OPINION: Once the bookies start paying out you know a race is over. And they are already paying bets on the outcome of the US presidential election. So it's a good time to start thinking about a Clinton administration – and particularly economic policy.

During her campaign Hillary Rodham Clinton (HRC) has argued for some fairly left-leaning policies, at least by historical standards. She has campaigned in favour of raising taxes on high-income earners and companies, raising the minimum wage, scrapping the Trans-Pacific Partnership, and creating the largest jobs program since World War II.

There's a good chance she believes in her platform. What then, might happen?

That requires a lot of speculation, but here goes.

Let's begin with the minimum wage. The best economic evidence suggests that modest increases do not decrease employment much, but do help the recipients a lot. Moreover, the Clinton plan to move gradually to a national $15 minimum wage is hardly radical. Some large cities have already announced such plans, and many states already have minimum wages about the federal minimum wage level. It's a good policy, and will likely do a lot to help the working poor.

Similarly, her stance on trade agreements not revolutionary. I support the Trans-Pacific Partnership – but even advocates must acknowledge that previous deals have done most of the economic heavy lifting. Deals like the North American Free Trade Agreement were hugely important. The TPP is good, but it's kind of an optional extra in the trade reform landscape. And it's not even clear she is really against it based on recently revealed speeches she made to private gatherings.

Tax policy is an area with more dramatic proposals. A 4 percentage point increase on those earning more than $5 million, adopting the so-called "Buffett Rule" to establish a minimum threshold rate of tax payable, raising the estate tax back to 2009 levels, and cracking down on certain corporate tax breaks and loopholes are among the measures HRC proposes.

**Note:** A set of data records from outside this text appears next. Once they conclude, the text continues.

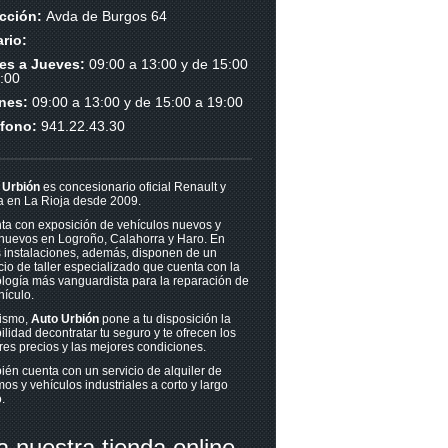
ección:
Avda de Burgos 64
rio:
es a Jueves:
09:00 a 13:00 y de 15:00
:00
rnes:
09:00 a 13:00 y de 15:00 a 19:00
éfono:
941.22.43.30
 Urbión
es concesionario oficial Renault y
a en La Rioja desde 2009.
ta con exposición de vehículos nuevos y
nuevos en Logroño, Calahorra y Haro. En
s instalaciones, además, disponen de un
cio de taller especializado que cuenta con la
logía más vanguardista para la reparación de
hículo.
ismo,
Auto Urbión
pone a tu disposición la
ilidad decontratar tu seguro y te ofrecen los
es precios y las mejores condiciones.
én cuenta con un servicio de alquiler de
mos y vehículos industriales a corto y largo
.
ta nuestra tienda online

These measures are likely to make a dent in income inequality, which is vital. It will also make the system look fairer. Hedge fund managers can't believe their luck that carried interest is taxed as if it were capital gains rather than ordinary income. That policy is a boondoggle for funds managers. Scrapping it won't raise much money, but it is important for confidence in the system. As former US Treasury secretary Larry Summers once said: "Rarely has a policy existed so long with such weak arguments in its favour."

Overall, on tax it looks a boost to actual and perceived fairness, while arguably reducing the federal deficit.

Her website describes what may be her boldest policy: "Launch our country's boldest investments in infrastructure since the construction of our interstate highway system in the 1950s." Anyone who has visited an American airport knows the US is in dire need of new infrastructure spending.

Many people (including myself) have advocated such infrastructure investment as a way to help overcome the downward shift in the stable rate of economic growth (or "secular stagnation") that has plagued most advanced economies. It is indeed a bold policy, and a very good one.

In education, Clinton plans to make preschool universal for four-year-olds. She also wants to guarantee up to 12 weeks of paid family leave. These are all things that should boost economic growth, in addition to improving health and education outcomes.

It's not all quite so rosy. Her plan to strengthen manufacturing looks like wishing for the past, and calls for a "crackdown on companies that ship jobs and earning overseas" sound implausible. Calling for a "New Manhattan Project" to "rebuild American manufacturing" is rather over the top. It's not even clear it has a well-defined objective, apart from winning votes.

One could easily imagine this becoming old-style winner-picking industry policy: very expensive and not effective. And Congress might allow it, since it helps them deliver pork to their districts.

Hillary Clinton has different packaging than Bill, the previous Clinton – and some important differences. But the proposals are hardly the stuff of the radical left. They are pretty centrist, but should make America a fairer place – with better, growth-boosting infrastructure.

Richard Holden is Professor of Economics at the UNSW Business School.